The move would lower electricity generating costs and make the plants more environmentally friendly, the Singapore Straits Times reported.
Senoko has signed a deal with German industrial group Siemens to extend the life of four gas-fired turbines used in its modern combined cycle plants (CCPs). The plants can generate 850 MW of electricity.
The upgrading project would take two years to complete and could extend the life of the gas turbines by 12 years, Senoko chief executive Roy Adair said at a press conference.
He also said the life extension project was necessary because “the gas turbine blades have reached the end of their design life.''
The four gas turbines, originally installed by Siemens, have been in operation since 1990.
Adair said it was cheaper to upgrade the turbines than to build a new combined cycle plant – which may cost twice as much.

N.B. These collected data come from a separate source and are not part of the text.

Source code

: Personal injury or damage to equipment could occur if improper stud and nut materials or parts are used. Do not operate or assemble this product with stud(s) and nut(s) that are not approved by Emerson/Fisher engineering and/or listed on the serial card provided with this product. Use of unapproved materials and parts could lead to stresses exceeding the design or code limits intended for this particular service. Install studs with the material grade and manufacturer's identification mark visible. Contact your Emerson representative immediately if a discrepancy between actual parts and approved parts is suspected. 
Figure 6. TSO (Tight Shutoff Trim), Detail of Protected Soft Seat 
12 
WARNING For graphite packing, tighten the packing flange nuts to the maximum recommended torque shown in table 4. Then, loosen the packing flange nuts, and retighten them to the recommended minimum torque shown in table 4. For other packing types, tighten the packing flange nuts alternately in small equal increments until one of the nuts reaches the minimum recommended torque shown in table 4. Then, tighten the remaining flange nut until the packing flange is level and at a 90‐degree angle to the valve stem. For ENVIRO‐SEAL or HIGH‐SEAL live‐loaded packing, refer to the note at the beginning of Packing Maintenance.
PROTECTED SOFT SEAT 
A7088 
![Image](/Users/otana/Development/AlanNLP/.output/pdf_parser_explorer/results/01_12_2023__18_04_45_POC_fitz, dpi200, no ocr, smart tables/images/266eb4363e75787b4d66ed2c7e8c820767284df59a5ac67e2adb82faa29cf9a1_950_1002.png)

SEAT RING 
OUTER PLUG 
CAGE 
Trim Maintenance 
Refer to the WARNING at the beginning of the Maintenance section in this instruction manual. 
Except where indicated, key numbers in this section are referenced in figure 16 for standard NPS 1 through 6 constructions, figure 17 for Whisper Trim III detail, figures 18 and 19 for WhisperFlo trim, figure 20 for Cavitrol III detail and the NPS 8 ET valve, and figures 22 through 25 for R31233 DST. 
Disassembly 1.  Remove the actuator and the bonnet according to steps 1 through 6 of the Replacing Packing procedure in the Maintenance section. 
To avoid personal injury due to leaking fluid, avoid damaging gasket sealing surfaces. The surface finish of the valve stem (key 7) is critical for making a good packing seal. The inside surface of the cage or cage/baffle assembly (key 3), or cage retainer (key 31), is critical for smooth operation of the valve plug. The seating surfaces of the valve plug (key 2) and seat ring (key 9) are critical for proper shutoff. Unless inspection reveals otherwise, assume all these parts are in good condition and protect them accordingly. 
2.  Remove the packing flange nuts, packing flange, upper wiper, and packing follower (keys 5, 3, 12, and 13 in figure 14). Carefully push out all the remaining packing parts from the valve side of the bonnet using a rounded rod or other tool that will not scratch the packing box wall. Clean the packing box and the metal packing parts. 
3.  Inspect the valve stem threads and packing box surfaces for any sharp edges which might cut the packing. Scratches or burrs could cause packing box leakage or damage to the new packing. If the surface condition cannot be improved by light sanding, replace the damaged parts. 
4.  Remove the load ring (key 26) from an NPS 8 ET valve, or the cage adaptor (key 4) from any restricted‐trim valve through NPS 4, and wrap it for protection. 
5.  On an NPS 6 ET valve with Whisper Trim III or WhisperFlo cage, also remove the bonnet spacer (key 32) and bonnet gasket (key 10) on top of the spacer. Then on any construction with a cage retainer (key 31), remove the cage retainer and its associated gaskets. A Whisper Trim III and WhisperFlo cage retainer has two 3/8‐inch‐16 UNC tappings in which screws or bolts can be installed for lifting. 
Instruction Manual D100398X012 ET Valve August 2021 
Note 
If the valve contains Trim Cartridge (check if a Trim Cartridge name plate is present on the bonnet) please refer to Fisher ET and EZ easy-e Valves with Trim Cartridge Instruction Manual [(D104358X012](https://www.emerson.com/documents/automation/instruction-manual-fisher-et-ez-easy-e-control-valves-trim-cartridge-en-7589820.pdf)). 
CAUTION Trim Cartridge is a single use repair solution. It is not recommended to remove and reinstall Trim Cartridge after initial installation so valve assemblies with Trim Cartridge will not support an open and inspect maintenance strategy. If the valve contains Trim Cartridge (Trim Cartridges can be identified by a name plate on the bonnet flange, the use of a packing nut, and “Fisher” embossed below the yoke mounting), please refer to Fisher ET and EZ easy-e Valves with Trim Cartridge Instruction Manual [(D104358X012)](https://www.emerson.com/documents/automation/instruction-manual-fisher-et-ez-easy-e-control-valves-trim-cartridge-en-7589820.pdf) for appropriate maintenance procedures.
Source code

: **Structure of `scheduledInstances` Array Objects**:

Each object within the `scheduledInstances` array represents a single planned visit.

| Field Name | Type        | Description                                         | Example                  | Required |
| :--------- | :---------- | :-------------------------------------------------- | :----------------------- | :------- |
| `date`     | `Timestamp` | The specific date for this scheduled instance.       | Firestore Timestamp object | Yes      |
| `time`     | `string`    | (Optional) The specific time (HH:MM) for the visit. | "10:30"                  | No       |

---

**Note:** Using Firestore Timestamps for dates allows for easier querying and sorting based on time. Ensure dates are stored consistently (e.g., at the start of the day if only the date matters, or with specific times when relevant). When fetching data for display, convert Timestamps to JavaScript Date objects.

He also reckoned that the cost-savings from the upgraded turbines would eventually be passed on to consumers.
Senoko, which operates a combination of CCPs and steam-powered plants, said it was expanding its total combined capacity to 3,300 MW, from 2,670 MW, by the end of the year.
This will make it Singapore’s largest electricity producer. The other two power-generating companies here are PowerSeraya and Tuas Power.